The Head Stage can have a single input link and a single output link and selects the first N rows from each partition of an input data set and copies the selected rows to an output data set.
The Column Generator stage adds columns to incoming data and generates mock data for these columns for each data row processed. The new data set is then output. (See also the Row Generator stage which allows us to generate complete sets of mock data, Row generator stage.)
The Remove Duplicates stage is one of a processing stage. It can have a single input link and a single output link. The Remove Duplicates stage takes a single sorted data set as input, removes all duplicate rows, and writes the results to an output data set. It has more sophisticated ways to remove duplicates for example we have an option to choose to retain the First or Last duplicate to keep.
The Lookup stage is most appropriate when the reference data for all lookup stages in a job is small enough to fit into available physical memory. Each lookup reference requires a contiguous block of shared memory. If the Data Sets are larger than available memory resources, the JOIN or MERGE stage should be used.
The Change Capture Stage is one of a processing stage and the purpose of this stage as the name suggests is to capture the change between two input data by comparing them based on a Key column. The two input links are linked with Change Capture stage by the two default link names i.e. ‘Before’ and ’After’. This change captured is mentioned in the output in the form of ‘Change code’ in a separate column.
The DataStage Designer is the primary interface to the metadata repository and provides a graphical user interface that enables you to view, edit, and assemble DataStage objects from the repository needed to create an ETL job.
The Join stage is one of the processing stage.
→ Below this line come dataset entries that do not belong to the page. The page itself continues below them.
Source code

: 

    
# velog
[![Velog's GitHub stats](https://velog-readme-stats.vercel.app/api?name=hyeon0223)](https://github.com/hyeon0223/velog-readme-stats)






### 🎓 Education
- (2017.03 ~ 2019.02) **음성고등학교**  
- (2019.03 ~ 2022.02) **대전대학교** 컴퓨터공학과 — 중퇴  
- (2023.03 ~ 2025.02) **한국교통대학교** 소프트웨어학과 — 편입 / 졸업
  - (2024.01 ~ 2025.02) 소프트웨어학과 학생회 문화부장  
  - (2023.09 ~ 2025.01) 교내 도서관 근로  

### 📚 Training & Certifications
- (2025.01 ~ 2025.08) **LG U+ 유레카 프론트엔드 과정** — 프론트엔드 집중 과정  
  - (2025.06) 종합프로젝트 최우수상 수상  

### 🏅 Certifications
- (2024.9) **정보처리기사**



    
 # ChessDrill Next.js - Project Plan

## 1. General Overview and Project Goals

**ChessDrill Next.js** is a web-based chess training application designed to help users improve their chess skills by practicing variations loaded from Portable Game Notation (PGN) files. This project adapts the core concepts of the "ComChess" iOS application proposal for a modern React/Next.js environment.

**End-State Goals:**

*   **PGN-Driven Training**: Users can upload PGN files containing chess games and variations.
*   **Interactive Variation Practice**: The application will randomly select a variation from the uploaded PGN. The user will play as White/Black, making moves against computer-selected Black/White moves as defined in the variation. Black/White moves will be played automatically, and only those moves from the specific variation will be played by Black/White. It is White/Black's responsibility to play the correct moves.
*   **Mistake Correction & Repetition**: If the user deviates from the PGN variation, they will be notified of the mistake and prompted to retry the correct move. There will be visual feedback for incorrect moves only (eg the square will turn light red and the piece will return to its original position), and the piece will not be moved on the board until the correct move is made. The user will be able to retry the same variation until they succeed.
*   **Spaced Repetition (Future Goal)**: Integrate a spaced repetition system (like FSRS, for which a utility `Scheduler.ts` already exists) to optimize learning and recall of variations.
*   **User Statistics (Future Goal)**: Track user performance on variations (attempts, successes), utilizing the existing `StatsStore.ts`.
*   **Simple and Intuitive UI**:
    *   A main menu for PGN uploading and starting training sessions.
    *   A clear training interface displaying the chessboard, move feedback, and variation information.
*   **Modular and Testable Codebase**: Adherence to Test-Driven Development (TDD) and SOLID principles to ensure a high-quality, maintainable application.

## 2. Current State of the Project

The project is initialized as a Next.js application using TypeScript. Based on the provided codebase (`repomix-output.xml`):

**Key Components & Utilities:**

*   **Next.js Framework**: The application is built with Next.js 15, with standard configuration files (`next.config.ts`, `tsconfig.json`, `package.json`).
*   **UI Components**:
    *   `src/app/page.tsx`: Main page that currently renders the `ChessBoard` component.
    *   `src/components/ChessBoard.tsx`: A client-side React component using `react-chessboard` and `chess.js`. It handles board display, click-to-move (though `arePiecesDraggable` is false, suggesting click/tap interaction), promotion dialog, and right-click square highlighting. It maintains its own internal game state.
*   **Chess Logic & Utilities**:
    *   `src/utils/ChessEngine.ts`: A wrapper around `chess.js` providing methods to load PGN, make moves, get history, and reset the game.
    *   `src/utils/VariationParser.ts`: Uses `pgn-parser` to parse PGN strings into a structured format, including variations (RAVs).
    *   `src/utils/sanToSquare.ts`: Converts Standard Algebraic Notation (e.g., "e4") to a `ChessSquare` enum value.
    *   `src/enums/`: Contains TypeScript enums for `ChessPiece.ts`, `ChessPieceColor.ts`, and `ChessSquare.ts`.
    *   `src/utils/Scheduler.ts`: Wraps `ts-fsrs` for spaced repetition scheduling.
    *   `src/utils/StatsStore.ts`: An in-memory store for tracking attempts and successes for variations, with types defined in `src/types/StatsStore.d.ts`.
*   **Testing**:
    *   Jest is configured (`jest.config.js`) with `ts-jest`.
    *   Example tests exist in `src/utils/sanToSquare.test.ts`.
It performs join operations on two or more data sets input to the stage and then outputs the resulting data set. The Join stage performs four types of join operations i.e. ‘Left Outer Join’, ‘Right Outer Join’, ‘Inner Join’, ‘Full Outer Join’.
The Funnel stage is one of the processing stage. It copies multiple input data sets to a single output data set. This operation is useful for combining separate data sets into a single large data set. The stage can have any number of input links and a single output link.